▶ _Source material_:
——

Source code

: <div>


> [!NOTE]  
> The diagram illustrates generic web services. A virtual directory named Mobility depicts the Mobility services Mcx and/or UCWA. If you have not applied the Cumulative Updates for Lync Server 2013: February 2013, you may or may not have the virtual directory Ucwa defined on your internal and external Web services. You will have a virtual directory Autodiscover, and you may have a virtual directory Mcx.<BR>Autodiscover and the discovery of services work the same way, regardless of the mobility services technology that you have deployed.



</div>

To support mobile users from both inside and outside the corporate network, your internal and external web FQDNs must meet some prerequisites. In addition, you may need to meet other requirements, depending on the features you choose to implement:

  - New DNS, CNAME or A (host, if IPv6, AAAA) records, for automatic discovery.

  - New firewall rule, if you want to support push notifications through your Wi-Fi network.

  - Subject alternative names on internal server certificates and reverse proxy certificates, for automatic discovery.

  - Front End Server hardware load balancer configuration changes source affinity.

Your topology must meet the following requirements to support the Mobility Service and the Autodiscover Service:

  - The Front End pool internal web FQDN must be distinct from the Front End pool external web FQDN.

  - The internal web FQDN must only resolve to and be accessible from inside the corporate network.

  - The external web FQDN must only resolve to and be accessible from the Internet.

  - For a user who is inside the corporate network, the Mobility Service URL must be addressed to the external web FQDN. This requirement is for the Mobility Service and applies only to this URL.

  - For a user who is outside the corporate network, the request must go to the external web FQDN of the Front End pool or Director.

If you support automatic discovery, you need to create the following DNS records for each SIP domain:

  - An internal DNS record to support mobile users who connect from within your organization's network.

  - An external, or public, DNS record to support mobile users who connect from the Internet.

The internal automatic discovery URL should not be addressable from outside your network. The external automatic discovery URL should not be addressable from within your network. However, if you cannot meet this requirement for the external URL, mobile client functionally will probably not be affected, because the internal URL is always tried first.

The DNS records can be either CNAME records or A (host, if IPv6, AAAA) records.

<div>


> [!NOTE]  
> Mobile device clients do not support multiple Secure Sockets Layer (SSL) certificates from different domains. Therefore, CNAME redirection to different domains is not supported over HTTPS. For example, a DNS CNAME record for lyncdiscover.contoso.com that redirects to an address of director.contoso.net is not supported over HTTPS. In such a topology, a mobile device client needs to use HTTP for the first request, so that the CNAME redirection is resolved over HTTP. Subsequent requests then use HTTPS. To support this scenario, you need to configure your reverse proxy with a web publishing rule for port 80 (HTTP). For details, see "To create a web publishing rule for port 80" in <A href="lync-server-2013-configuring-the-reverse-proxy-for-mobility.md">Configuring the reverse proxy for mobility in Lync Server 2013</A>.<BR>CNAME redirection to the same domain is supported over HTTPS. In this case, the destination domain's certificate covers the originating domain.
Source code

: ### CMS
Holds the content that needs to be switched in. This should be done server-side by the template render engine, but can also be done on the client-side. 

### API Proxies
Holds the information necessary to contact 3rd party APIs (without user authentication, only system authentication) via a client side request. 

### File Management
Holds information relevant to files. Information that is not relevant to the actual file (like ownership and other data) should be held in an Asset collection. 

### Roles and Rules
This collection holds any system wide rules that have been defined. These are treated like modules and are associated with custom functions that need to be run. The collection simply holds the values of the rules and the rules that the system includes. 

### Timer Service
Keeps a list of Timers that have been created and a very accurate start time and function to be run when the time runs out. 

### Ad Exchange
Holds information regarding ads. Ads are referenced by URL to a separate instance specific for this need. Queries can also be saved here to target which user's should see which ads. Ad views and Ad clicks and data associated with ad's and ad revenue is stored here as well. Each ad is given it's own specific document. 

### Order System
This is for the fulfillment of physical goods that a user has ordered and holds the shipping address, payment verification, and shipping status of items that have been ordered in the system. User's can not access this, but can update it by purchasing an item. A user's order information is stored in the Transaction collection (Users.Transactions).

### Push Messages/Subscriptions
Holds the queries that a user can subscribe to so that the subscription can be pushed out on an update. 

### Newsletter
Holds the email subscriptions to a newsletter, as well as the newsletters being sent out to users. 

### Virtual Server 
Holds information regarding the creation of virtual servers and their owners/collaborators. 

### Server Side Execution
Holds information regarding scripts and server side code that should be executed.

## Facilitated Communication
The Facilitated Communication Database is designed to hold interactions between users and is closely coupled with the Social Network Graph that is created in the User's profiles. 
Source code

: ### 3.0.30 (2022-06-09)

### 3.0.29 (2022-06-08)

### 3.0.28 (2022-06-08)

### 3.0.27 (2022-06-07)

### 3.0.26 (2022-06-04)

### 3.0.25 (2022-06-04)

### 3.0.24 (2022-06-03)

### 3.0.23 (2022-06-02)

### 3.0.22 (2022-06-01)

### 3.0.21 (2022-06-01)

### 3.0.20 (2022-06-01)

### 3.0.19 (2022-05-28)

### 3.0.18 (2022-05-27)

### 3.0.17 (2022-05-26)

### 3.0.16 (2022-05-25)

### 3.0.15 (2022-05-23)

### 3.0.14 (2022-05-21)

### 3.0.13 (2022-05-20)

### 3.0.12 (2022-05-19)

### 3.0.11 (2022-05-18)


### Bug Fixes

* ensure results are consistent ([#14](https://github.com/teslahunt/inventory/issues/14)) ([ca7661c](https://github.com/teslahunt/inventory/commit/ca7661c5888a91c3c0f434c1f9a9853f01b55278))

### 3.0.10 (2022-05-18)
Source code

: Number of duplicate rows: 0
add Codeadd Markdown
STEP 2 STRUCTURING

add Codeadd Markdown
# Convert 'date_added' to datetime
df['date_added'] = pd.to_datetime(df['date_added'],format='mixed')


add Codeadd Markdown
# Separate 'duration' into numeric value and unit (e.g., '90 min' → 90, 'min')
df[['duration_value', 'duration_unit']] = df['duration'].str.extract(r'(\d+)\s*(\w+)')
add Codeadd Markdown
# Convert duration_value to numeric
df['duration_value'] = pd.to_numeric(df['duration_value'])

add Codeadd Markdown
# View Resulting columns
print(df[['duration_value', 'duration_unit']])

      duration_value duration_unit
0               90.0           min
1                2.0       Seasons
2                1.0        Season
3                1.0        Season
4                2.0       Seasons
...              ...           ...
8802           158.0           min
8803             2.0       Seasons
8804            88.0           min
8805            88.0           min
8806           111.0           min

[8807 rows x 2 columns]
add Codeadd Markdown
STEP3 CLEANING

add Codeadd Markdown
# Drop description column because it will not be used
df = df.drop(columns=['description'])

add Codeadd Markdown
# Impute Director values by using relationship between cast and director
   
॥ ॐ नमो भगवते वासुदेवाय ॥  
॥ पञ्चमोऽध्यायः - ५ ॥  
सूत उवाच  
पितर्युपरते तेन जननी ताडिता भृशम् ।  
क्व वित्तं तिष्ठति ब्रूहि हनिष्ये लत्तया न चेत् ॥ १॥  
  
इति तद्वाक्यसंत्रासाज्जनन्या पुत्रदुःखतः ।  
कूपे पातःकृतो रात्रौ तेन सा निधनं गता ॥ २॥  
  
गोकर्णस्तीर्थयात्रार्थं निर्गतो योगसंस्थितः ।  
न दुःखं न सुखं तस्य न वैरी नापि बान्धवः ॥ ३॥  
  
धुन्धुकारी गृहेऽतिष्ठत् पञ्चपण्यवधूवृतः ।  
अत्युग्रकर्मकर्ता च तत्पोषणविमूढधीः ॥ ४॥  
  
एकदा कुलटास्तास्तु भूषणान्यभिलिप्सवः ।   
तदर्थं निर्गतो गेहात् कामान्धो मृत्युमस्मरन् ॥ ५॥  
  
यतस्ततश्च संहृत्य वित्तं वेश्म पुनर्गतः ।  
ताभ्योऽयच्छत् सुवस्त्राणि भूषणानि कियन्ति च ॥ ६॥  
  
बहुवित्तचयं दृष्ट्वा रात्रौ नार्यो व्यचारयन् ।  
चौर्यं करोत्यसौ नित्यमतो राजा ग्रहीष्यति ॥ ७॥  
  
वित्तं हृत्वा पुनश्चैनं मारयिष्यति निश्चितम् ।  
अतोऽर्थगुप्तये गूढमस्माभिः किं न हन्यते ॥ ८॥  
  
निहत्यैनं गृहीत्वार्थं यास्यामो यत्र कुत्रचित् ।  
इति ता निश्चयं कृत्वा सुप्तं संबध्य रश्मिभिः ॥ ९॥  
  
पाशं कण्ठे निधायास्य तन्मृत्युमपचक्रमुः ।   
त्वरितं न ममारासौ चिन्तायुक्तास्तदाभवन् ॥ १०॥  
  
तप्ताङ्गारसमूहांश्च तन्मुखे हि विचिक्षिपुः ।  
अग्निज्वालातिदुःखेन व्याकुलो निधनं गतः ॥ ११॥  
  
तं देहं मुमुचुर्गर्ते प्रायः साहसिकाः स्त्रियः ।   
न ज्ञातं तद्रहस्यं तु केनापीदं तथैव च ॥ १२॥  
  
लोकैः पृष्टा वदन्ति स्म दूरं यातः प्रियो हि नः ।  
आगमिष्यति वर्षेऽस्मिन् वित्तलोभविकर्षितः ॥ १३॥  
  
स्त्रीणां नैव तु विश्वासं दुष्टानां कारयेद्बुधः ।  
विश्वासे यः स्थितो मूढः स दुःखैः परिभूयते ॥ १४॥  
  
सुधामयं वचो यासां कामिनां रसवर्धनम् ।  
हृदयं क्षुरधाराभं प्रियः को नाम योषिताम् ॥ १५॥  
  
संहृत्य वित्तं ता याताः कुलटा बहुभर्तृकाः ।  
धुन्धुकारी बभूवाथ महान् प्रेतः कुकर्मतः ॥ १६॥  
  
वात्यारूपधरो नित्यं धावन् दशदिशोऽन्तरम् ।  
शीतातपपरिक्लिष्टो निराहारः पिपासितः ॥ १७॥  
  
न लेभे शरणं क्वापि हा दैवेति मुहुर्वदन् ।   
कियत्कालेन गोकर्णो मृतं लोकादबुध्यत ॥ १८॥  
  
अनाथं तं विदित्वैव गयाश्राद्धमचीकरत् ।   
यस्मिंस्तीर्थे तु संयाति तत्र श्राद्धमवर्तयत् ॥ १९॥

——

▶ _What needs to be done_:
Can you write out, unchanged, the lines in the entries above, starting with the line that contains "गोकर्णस्तीर्थयात्रार्थं निर्गतो योगसंस्थितः" and going on through the line that contains "शीतातपपरिक्लिष्टो निराहारः पिपासितः ॥ १७॥"?

▶ _Answer for the task_:
गोकर्णस्तीर्थयात्रार्थं निर्गतो योगसंस्थितः ।  
न दुःखं न सुखं तस्य न वैरी नापि बान्धवः ॥ ३॥  
  
धुन्धुकारी गृहेऽतिष्ठत् पञ्चपण्यवधूवृतः ।  
अत्युग्रकर्मकर्ता च तत्पोषणविमूढधीः ॥ ४॥  
  
एकदा कुलटास्तास्तु भूषणान्यभिलिप्सवः ।   
तदर्थं निर्गतो गेहात् कामान्धो मृत्युमस्मरन् ॥ ५॥  
  
यतस्ततश्च संहृत्य वित्तं वेश्म पुनर्गतः ।  
ताभ्योऽयच्छत् सुवस्त्राणि भूषणानि कियन्ति च ॥ ६॥  
  
बहुवित्तचयं दृष्ट्वा रात्रौ नार्यो व्यचारयन् ।  
चौर्यं करोत्यसौ नित्यमतो राजा ग्रहीष्यति ॥ ७॥  
  
वित्तं हृत्वा पुनश्चैनं मारयिष्यति निश्चितम् ।  
अतोऽर्थगुप्तये गूढमस्माभिः किं न हन्यते ॥ ८॥  
  
निहत्यैनं गृहीत्वार्थं यास्यामो यत्र कुत्रचित् ।  
इति ता निश्चयं कृत्वा सुप्तं संबध्य रश्मिभिः ॥ ९॥  
  
पाशं कण्ठे निधायास्य तन्मृत्युमपचक्रमुः ।   
त्वरितं न ममारासौ चिन्तायुक्तास्तदाभवन् ॥ १०॥  
  
तप्ताङ्गारसमूहांश्च तन्मुखे हि विचिक्षिपुः ।  
अग्निज्वालातिदुःखेन व्याकुलो निधनं गतः ॥ ११॥  
  
तं देहं मुमुचुर्गर्ते प्रायः साहसिकाः स्त्रियः ।   
न ज्ञातं तद्रहस्यं तु केनापीदं तथैव च ॥ १२॥  
  
लोकैः पृष्टा वदन्ति स्म दूरं यातः प्रियो हि नः ।  
आगमिष्यति वर्षेऽस्मिन् वित्तलोभविकर्षितः ॥ १३॥  
  
स्त्रीणां नैव तु विश्वासं दुष्टानां कारयेद्बुधः ।  
विश्वासे यः स्थितो मूढः स दुःखैः परिभूयते ॥ १४॥  
  
सुधामयं वचो यासां कामिनां रसवर्धनम् ।  
हृदयं क्षुरधाराभं प्रियः को नाम योषिताम् ॥ १५॥  
  
संहृत्य वित्तं ता याताः कुलटा बहुभर्तृकाः ।  
धुन्धुकारी बभूवाथ महान् प्रेतः कुकर्मतः ॥ १६॥  
  
वात्यारूपधरो नित्यं धावन् दशदिशोऽन्तरम् ।  
शीतातपपरिक्लिष्टो निराहारः पिपासितः ॥ १७॥  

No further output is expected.